Так и хотелось возмущенно воскликнуть: «Погодите, погодите! Какой землекоп, какой асфальтоукладчик, какая бетонщица? Это же моя мама, маленькая, хрупкая! Неужели для нас, убогих, нет в этой жизни ничего хорошего?»
По всей видимости, да, ничего нет.
Но так думаю я, мать так не думала, никогда не жаловалась на судьбу, не роптала.
И даже заболев, смиренно терпела все, что судьба преподносила. В поликлинику несколько месяцев проходила, жалуясь на недомогание, на похудение внезапное, а врач участковый посмотрит анализ крови и мочи и говорит: «Все в порядке».
Потом приступ боли, врачи из «скорой» брать не хотят — не аппендицит и не температура, а мать уже вещи в больницу собрала, надеялась, что помогут. Врачи брать отказались, она и не спорит, руки опустила, сидит на кровати молча, рядом сумка с вещами, ложкой, бокалом для больницы.
Я и Наталья поругались с ними, и тогда забрали, я тоже поехал. В приемном покое народу было много, и, помню, двое милиционеров привели мужика в наручниках, а он так бездарно притворялся, ойкая и держась за живот, что и больные, и даже врачи смеялись.
Мать не смеялась, сидела скромно с сумочкой своей на кушетке, грустная. Быстро взяли анализы, просветили рентгеном, и молоденький совсем врач испуганно и тайком, чтобы мать не слышала, сказал мне: «Ей в онкологию надо».
Мы поехали обратно, она все поняла, но я еще почему-то надеялся.
И вот на другой день с утра мы в онкологическом диспансере, в который я протаскался почти два десятка лет, пока стоял на учете. В регистратуру — не протолкнуться, заняли очередь, выстояли, на втором этаже мать встретила знакомого, тоже грустного, сидел с карточкой возле кабинета.
«Товарищ отца, — пояснила мать. — Когда квартиру получили, он дополнительные секции батарей установил».
«Пусть теперь приходит и доплачивает», — пошутил я. На днях приходили из домоуправления и считали, у кого сколько секций: если лишние — доплачивай!
Быстро сделали ФГС, и, когда мать вышла из кабинета, зашел я.
— Рак желудка четвертой стадии, — сказала мне врач.
И все, больше можно было не спрашивать.

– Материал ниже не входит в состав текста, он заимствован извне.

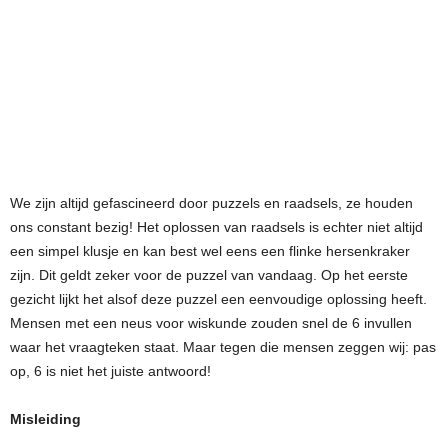
We zijn altijd gefascineerd door puzzels en raadsels, ze houden
ons constant bezig! Het oplossen van raadsels is echter niet altijd
een simpel klusje en kan best wel eens een flinke hersenkraker
zijn. Dit geldt zeker voor de puzzel van vandaag. Op het eerste
gezicht lijkt het alsof deze puzzel een eenvoudige oplossing heeft.
Mensen met een neus voor wiskunde zouden snel de 6 invullen
waar het vraagteken staat. Maar tegen die mensen zeggen wij: pas
op, 6 is niet het juiste antwoord!
Misleiding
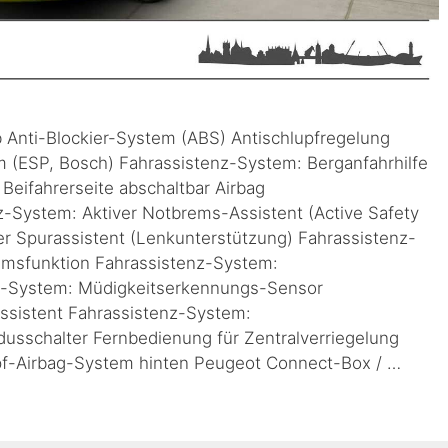
b Anti-Blockier-System (ABS) Antischlupfregelung
mm (ESP, Bosch) Fahrassistenz-System: Berganfahrhilfe
 Beifahrerseite abschaltbar Airbag
nz-System: Aktiver Notbrems-Assistent (Active Safety
er Spurassistent (Lenkunterstützung) Fahrassistenz-
emsfunktion Fahrassistenz-System:
nz-System: Müdigkeitserkennungs-Sensor
sistent Fahrassistenz-System:
sschalter Fernbedienung für Zentralverriegelung
opf-Airbag-System hinten Peugeot Connect-Box / …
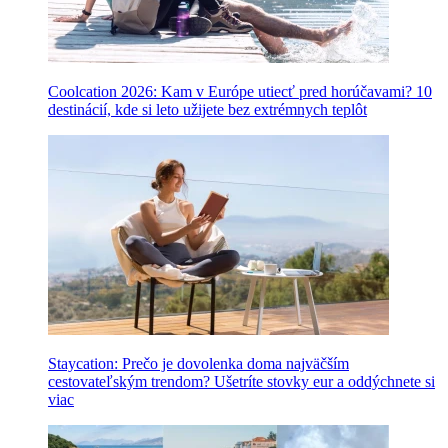
Coolcation 2026: Kam v Európe utiecť pred horúčavami? 10
destinácií, kde si leto užijete bez extrémnych teplôt
Staycation: Prečo je dovolenka doma najväčším
cestovateľským trendom? Ušetríte stovky eur a oddýchnete si
viac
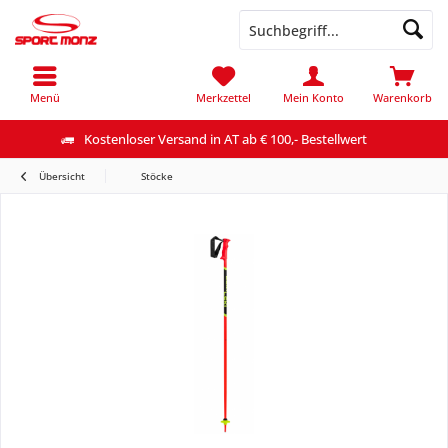
Menü
Merkzettel
Mein Konto
Warenkorb
Kostenloser Versand in AT ab € 100,- Bestellwert
Übersicht
Stöcke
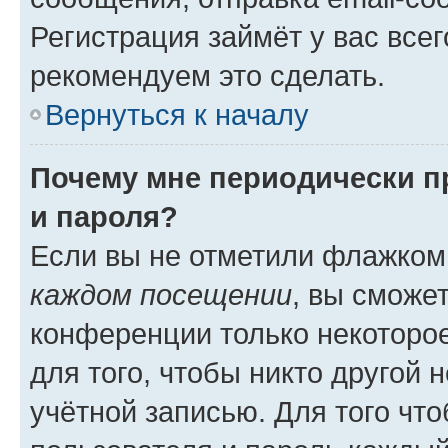
Регистрация займёт у вас всег
рекомендуем это сделать.
Вернуться к началу
Почему мне периодически п
и пароля?
Если вы не отметили флажком
каждом посещении
, вы сможе
конференции только некоторое
для того, чтобы никто другой 
учётной записью. Для того чт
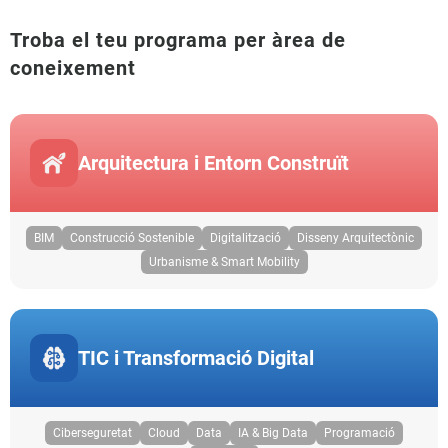
Troba el teu programa per àrea de
coneixement
Arquitectura i Entorn Construït
BIM
Construcció Sostenible
Digitalització
Disseny Arquitectònic
Urbanisme & Smart Mobility
TIC i Transformació Digital
Ciberseguretat
Cloud
Data
IA & Big Data
Programació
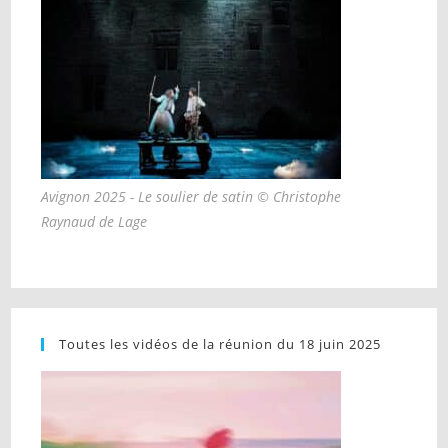
Avignon 2025 - Le soulier de satin © Christophe
Raynaud de Lage
Toutes les vidéos de la réunion du 18 juin 2025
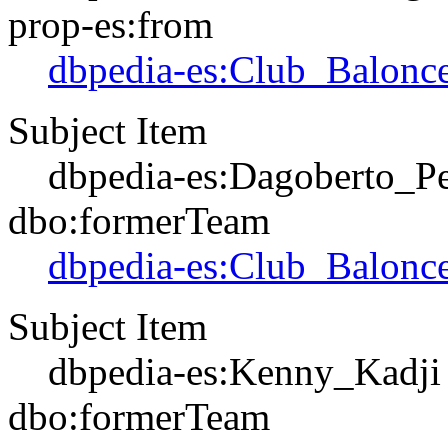
prop-es:from
dbpedia-es:Club_Balonce
Subject Item
dbpedia-es:Dagoberto_P
dbo:formerTeam
dbpedia-es:Club_Balonce
Subject Item
dbpedia-es:Kenny_Kadji
dbo:formerTeam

Год назад умер дядя Ваня, тоже от рака желудка, хотя у него была вторая стадия, и операцию делали. А здесь — четвертая. Консилиум принимал быстро, зашел — вышел, кто на операцию, кто домой помирать. Я зашел вместе с матерью.

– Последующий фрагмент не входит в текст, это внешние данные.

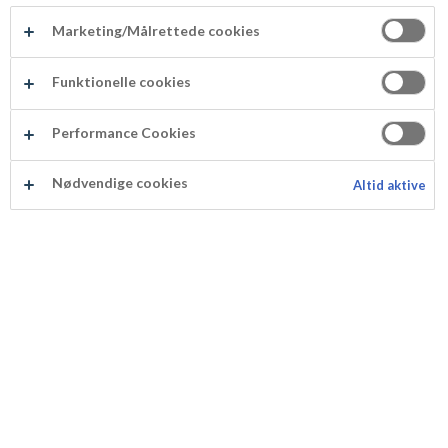
marcipan
Marketing/Målrettede cookies
Funktionelle cookies
Prenumerera på vårt nyhetsbrev
Performance Cookies
Prenumerera på vårt nyhetsbrev och få inspiration,
recept och tips & trix när det gäller konfekt, desserter
Nødvendige cookies
Altid aktive
och bakverk.
När du tar emot vårt nyhetsbrev samlar vi in
upplysningar om dig via analysverktyg för att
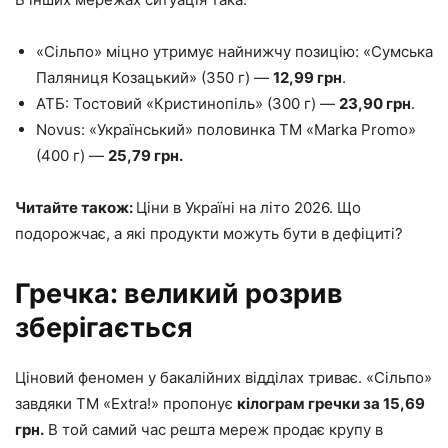
«Сільпо» міцно утримує найнижчу позицію: «Сумська
Паляниця Козацький» (350 г) —
12,99 грн
.
АТБ: Тостовий «Кристинопіль» (300 г) —
23,90 грн
.
Novus: «Український» половинка ТМ «Marka Promo»
(400 г) —
25,79 грн.
Читайте також:
Ціни в Україні на літо 2026. Що
подорожчає, а які продукти можуть бути в дефіциті?
Гречка: великий розрив
зберігається
Ціновий феномен у бакалійних відділах триває. «Сільпо»
завдяки ТМ «Extra!» пропонує
кілограм гречки за 15,69
грн.
В той самий час решта мереж продає крупу в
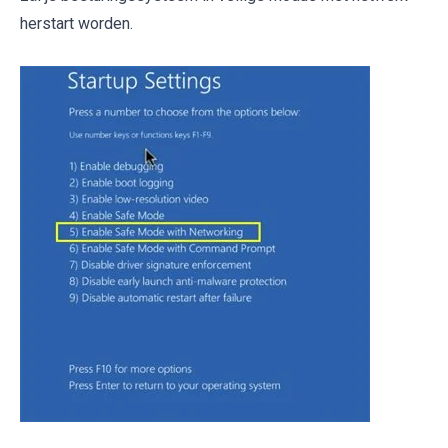
herstart worden.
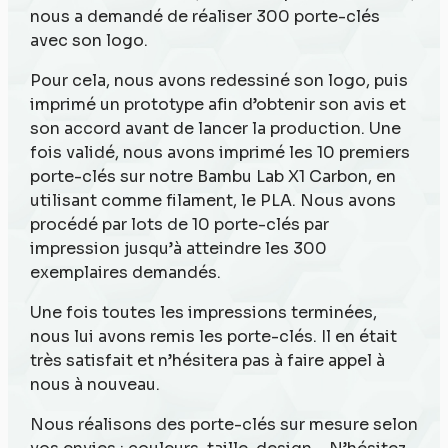
nous a demandé de réaliser 300 porte-clés
avec son logo.
Pour cela, nous avons redessiné son logo, puis
imprimé un prototype afin d’obtenir son avis et
son accord avant de lancer la production. Une
fois validé, nous avons imprimé les 10 premiers
porte-clés sur notre Bambu Lab X1 Carbon, en
utilisant comme filament, le PLA. Nous avons
procédé par lots de 10 porte-clés par
impression jusqu’à atteindre les 300
exemplaires demandés.
Une fois toutes les impressions terminées,
nous lui avons remis les porte-clés. Il en était
très satisfait et n’hésitera pas à faire appel à
nous à nouveau.
Nous réalisons des porte-clés sur mesure selon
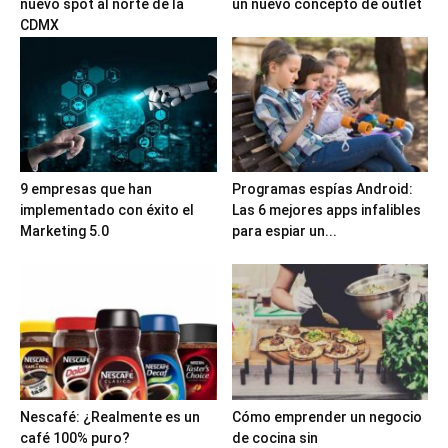
nuevo spot al norte de la
un nuevo concepto de outlet
CDMX
9 empresas que han
Programas espías Android:
implementado con éxito el
Las 6 mejores apps infalibles
Marketing 5.0
para espiar un...
Nescafé: ¿Realmente es un
Cómo emprender un negocio
café 100% puro?
de cocina sin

— Опухоль неподвижная, — сказал хирург, пощупав ей живот, и стал мыть руки.
Мать вышла, а я остался. Хотелось услышать что-нибудь обнадеживающее, но не услышал. Только домой, потому как оперировать нет смысла, опухоль проросла на соседние органы, и химиотерапию при опухоли желудка тоже не делают.
— Что-нибудь? — сказал я. — Лекарства какие-нибудь, средства народные?
— Ничего, — ответил мне.
Помню один сон незадолго до того, как мать заболела. Строгое, как на иконах, лицо Иисуса Христа, и он мне говорит: «Только цифра 2 имеет значение».
Я сначала не мог сообразить, что за смысл таится в этих словах, потом, много позже, сообразил: два месяца всего прожила мать после того, как поставили диагноз.
Подробности ее кончины, наверно, не стоит описывать, и действительно, зачем? Страшные мучения, ужасное зрелище. Сестра, приезжавшая, чтобы устроить очередную истерику, чтобы закатить скандал. И в день похорон, и на поминках она не могла себя сдержать, — намерения вроде благие, но ее словно раздирало от злости и ненависти. И еще обвинения, что это я — причина смерти матери. Бестолковое, скандальное существо. Я любил мать.